# C and M Maltese



## Delilahs Mommy (Nov 22, 2009)

This is where the stud(daddy) of my little Delilah Rose is from. His name is CH Mistwood's Trade Off of C and M  I've been trying to locate a pic of him. But no luck yet!

From what I have read. I LIKE!  I got puppy fever BAD! Well, at least it isn't the human variety, as hubby says!


----------



## tamizami (May 1, 2007)

From the name, it appears that your dog's sire is from Mistwood, and that dog has some C & M dog in it. C & M is Carol Thomas (in Florida) and Mary Day (in California) and a very famous and old line. Mary is a wonderful woman willing to teach anyone about Maltese, she has dedicated her life to the breed. I'm sorry but I don't know anything about the Mistwood line, others on the forum are far more knowledgeable and hopefully will chime in. 

Congratulations on your new puppy!


----------



## CloudClan (Jan 31, 2007)

I have heard wonderful things about that particular dog. He was shown by handler Amy Pruett, Janet's best friend. My friends who saw him show said he was a VERY NICE dog. At the time I saw some pictures and he reminded me of my Cadeau (whose grandsire was of the C and M/Mistwood line). He had those gorgeous round dark eyes and a beautiful head. His grandsire is Marc who is a full-sibling to my Cadie's grandsire. I can't wait to see your puppy to see what that boy has produced. :wub:


----------



## almitra (Apr 24, 2009)

Me, too, me too!


----------



## CrystalAndZoe (Jul 11, 2006)

I really LOVE hearing about other breeders than the ones that seem to be the most popular here on SM. Congrats!!


----------



## Furbaby's Mommie (Jul 10, 2004)

QUOTE (CloudClan @ Dec 10 2009, 07:10 PM) index.php?act=findpost&pid=860801


> I have heard wonderful things about that particular dog. He was shown by handler Amy Pruett, Janet's best friend. My friends who saw him show said he was a VERY NICE dog.
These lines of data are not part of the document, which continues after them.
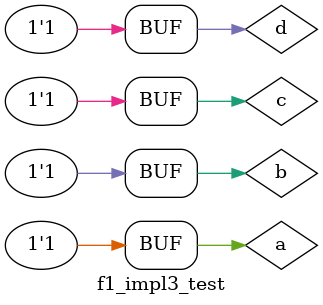
<source format=v>
`timescale 1ns / 1ps


module f1_impl3_test();
    reg     a,b,c,d;
    wire    f1;
    
    f1_impl3 uut(.a(a), .b(b), .c(c), .d(d), .f1(f1));
    
    initial begin
        a=0;    b=0;    c=0;    d=0;    #50;
        a=0;    b=0;    c=0;    d=1;    #50;
        a=0;    b=0;    c=1;    d=0;    #50;
        a=0;    b=0;    c=1;    d=1;    #50;
        a=0;    b=1;    c=0;    d=0;    #50;
        a=0;    b=1;    c=0;    d=1;    #50;
        a=0;    b=1;    c=1;    d=0;    #50;
        a=0;    b=1;    c=1;    d=1;    #50;
        a=1;    b=0;    c=0;    d=0;    #50;
        a=1;    b=0;    c=0;    d=1;    #50;
        a=1;    b=0;    c=1;    d=0;    #50;
        a=1;    b=0;    c=1;    d=1;    #50;
        a=1;    b=1;    c=0;    d=0;    #50;
        a=1;    b=1;    c=0;    d=1;    #50;
        a=1;    b=1;    c=1;    d=0;    #50;
        a=1;    b=1;    c=1;    d=1;    #50;
    end
endmodule

</source>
At the time I saw some pictures and he reminded me of my Cadeau (whose grandsire was of the C and M/Mistwood line). He had those gorgeous round dark eyes and a beautiful head. His grandsire is Marc who is a full-sibling to my Cadie's grandsire. I can't wait to see your puppy to see what that boy has produced. :wub:[/B]
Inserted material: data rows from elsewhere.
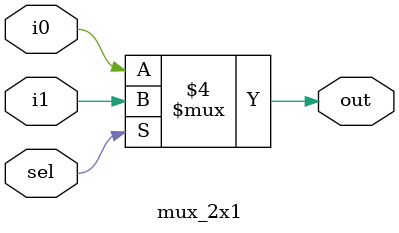
<source format=v>
module mux_2x1(i0,i1,sel,out);
input i0,i1,sel;
output reg out;
always @(*)begin
	if(sel==0)begin
		out=i0;
	end
	else begin
		out=i1;
	end
end
endmodule

</source>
Marc is Shoni's grandsire. Thanks for the link--those pictures give me goose-bumps. :biggrin: 

I wish there was a website and history with pictures for C and M. So many of those wonderful breeders don't have anything on the net. :mellow:


----------



## cleooscar (May 28, 2008)

I'm so glad you found your new puppy. :biggrin: I don't know how you have the patience to wait (although it's so worth it). Can't wait to see pics when you bring her home.


----------